[AIM OF THE TASK] Pictures in the entries below are excluded; copy only the lines from the one containing "Rushton, J. 1999" to the one containing "An introduction to", both included.

____ LISTED RECORDS

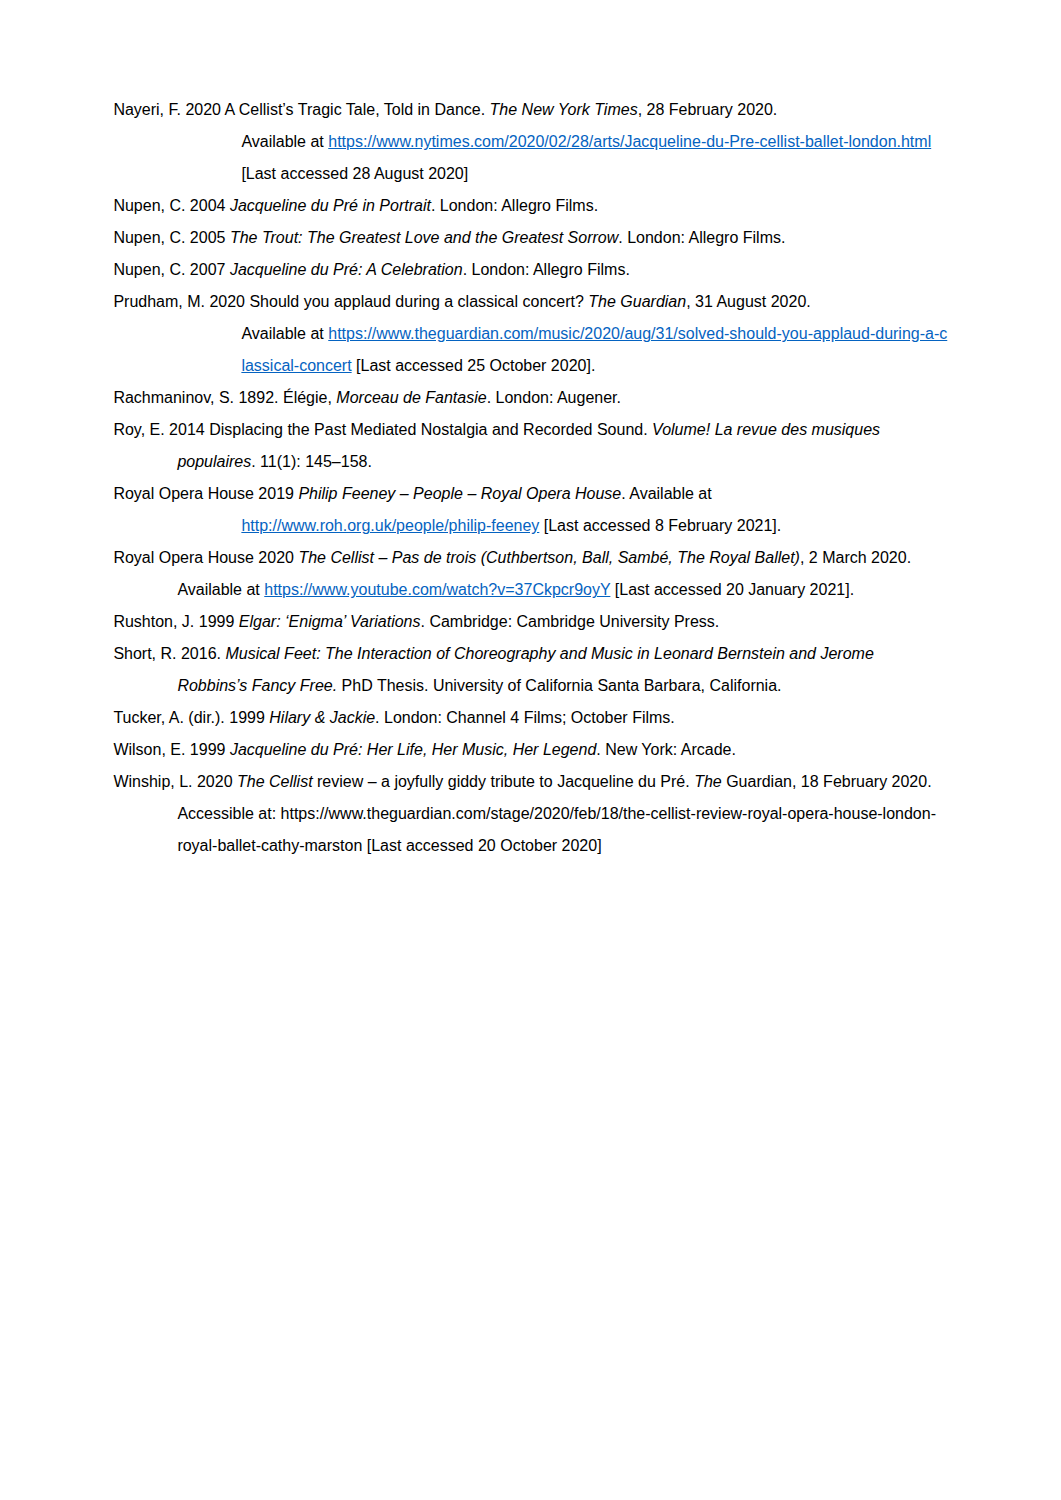Nayeri, F. 2020 A Cellist’s Tragic Tale, Told in Dance. The New York Times, 28 February 2020.
Available at https://www.nytimes.com/2020/02/28/arts/Jacqueline-du-Pre-cellist-ballet-london.html [Last accessed 28 August 2020]
Nupen, C. 2004 Jacqueline du Pré in Portrait. London: Allegro Films.
Nupen, C. 2005 The Trout: The Greatest Love and the Greatest Sorrow. London: Allegro Films.
Nupen, C. 2007 Jacqueline du Pré: A Celebration. London: Allegro Films.
Prudham, M. 2020 Should you applaud during a classical concert? The Guardian, 31 August 2020.
Available at https://www.theguardian.com/music/2020/aug/31/solved-should-you-applaud-during-a-classical-concert [Last accessed 25 October 2020].
Rachmaninov, S. 1892. Élégie, Morceau de Fantasie. London: Augener.
Roy, E. 2014 Displacing the Past Mediated Nostalgia and Recorded Sound. Volume! La revue des musiques populaires. 11(1): 145–158.
Royal Opera House 2019 Philip Feeney – People – Royal Opera House. Available at
http://www.roh.org.uk/people/philip-feeney [Last accessed 8 February 2021].
Royal Opera House 2020 The Cellist – Pas de trois (Cuthbertson, Ball, Sambé, The Royal Ballet), 2 March 2020. Available at https://www.youtube.com/watch?v=37Ckpcr9oyY [Last accessed 20 January 2021].
Rushton, J. 1999 Elgar: ‘Enigma’ Variations. Cambridge: Cambridge University Press.
Short, R. 2016. Musical Feet: The Interaction of Choreography and Music in Leonard Bernstein and Jerome Robbins’s Fancy Free. PhD Thesis. University of California Santa Barbara, California.
Tucker, A. (dir.). 1999 Hilary & Jackie. London: Channel 4 Films; October Films.
Wilson, E. 1999 Jacqueline du Pré: Her Life, Her Music, Her Legend. New York: Arcade.
Winship, L. 2020 The Cellist review – a joyfully giddy tribute to Jacqueline du Pré. The Guardian, 18 February 2020. Accessible at: https://www.theguardian.com/stage/2020/feb/18/the-cellist-review-royal-opera-house-london-royal-ballet-cathy-marston [Last accessed 20 October 2020]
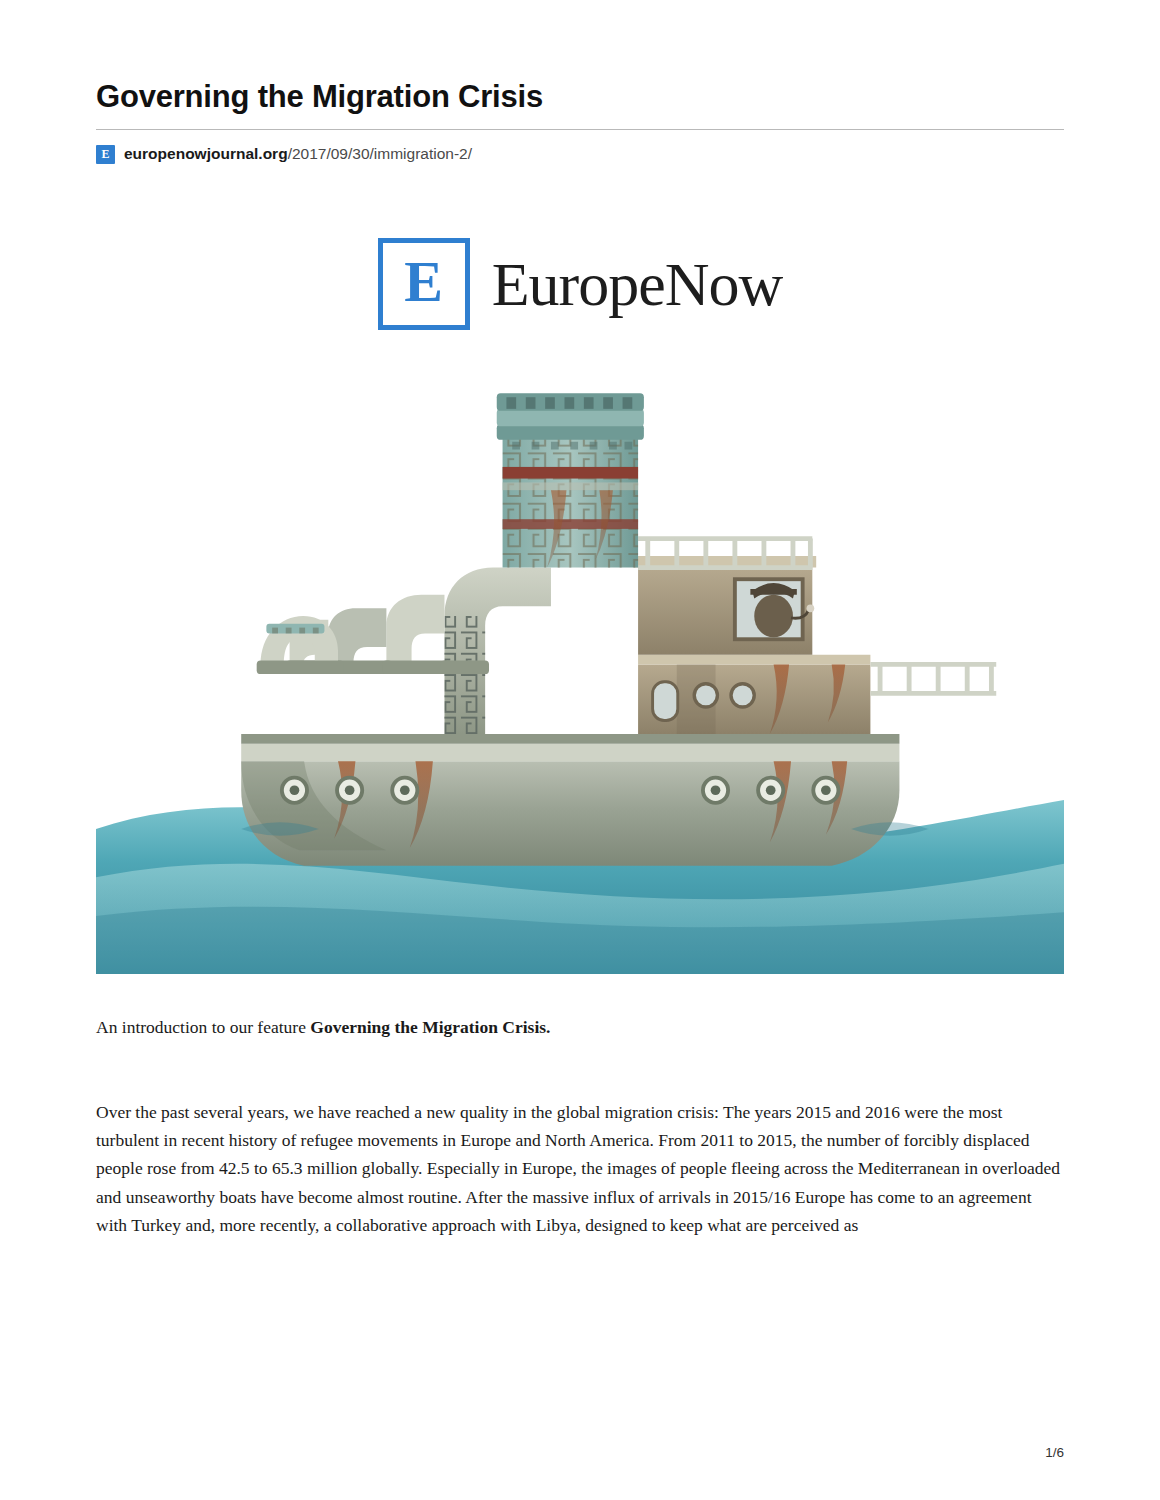Governing the Migration Crisis
E europenowjournal.org/2017/09/30/immigration-2/
E
EuropeNow
An introduction to our feature Governing the Migration Crisis.
Over the past several years, we have reached a new quality in the global migration crisis: The years 2015 and 2016 were the most turbulent in recent history of refugee movements in Europe and North America. From 2011 to 2015, the number of forcibly displaced people rose from 42.5 to 65.3 million globally. Especially in Europe, the images of people fleeing across the Mediterranean in overloaded and unseaworthy boats have become almost routine. After the massive influx of arrivals in 2015/16 Europe has come to an agreement with Turkey and, more recently, a collaborative approach with Libya, designed to keep what are perceived as
1/6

________

[WRITTEN SOLUTION]
Rushton, J. 1999 Elgar: ‘Enigma’ Variations. Cambridge: Cambridge University Press.
Short, R. 2016. Musical Feet: The Interaction of Choreography and Music in Leonard Bernstein and Jerome Robbins’s Fancy Free. PhD Thesis. University of California Santa Barbara, California.
Tucker, A. (dir.). 1999 Hilary & Jackie. London: Channel 4 Films; October Films.
Wilson, E. 1999 Jacqueline du Pré: Her Life, Her Music, Her Legend. New York: Arcade.
Winship, L. 2020 The Cellist review – a joyfully giddy tribute to Jacqueline du Pré. The Guardian, 18 February 2020. Accessible at: https://www.theguardian.com/stage/2020/feb/18/the-cellist-review-royal-opera-house-london-royal-ballet-cathy-marston [Last accessed 20 October 2020]
Governing the Migration Crisis
E europenowjournal.org/2017/09/30/immigration-2/
E
EuropeNow
An introduction to our feature Governing the Migration Crisis.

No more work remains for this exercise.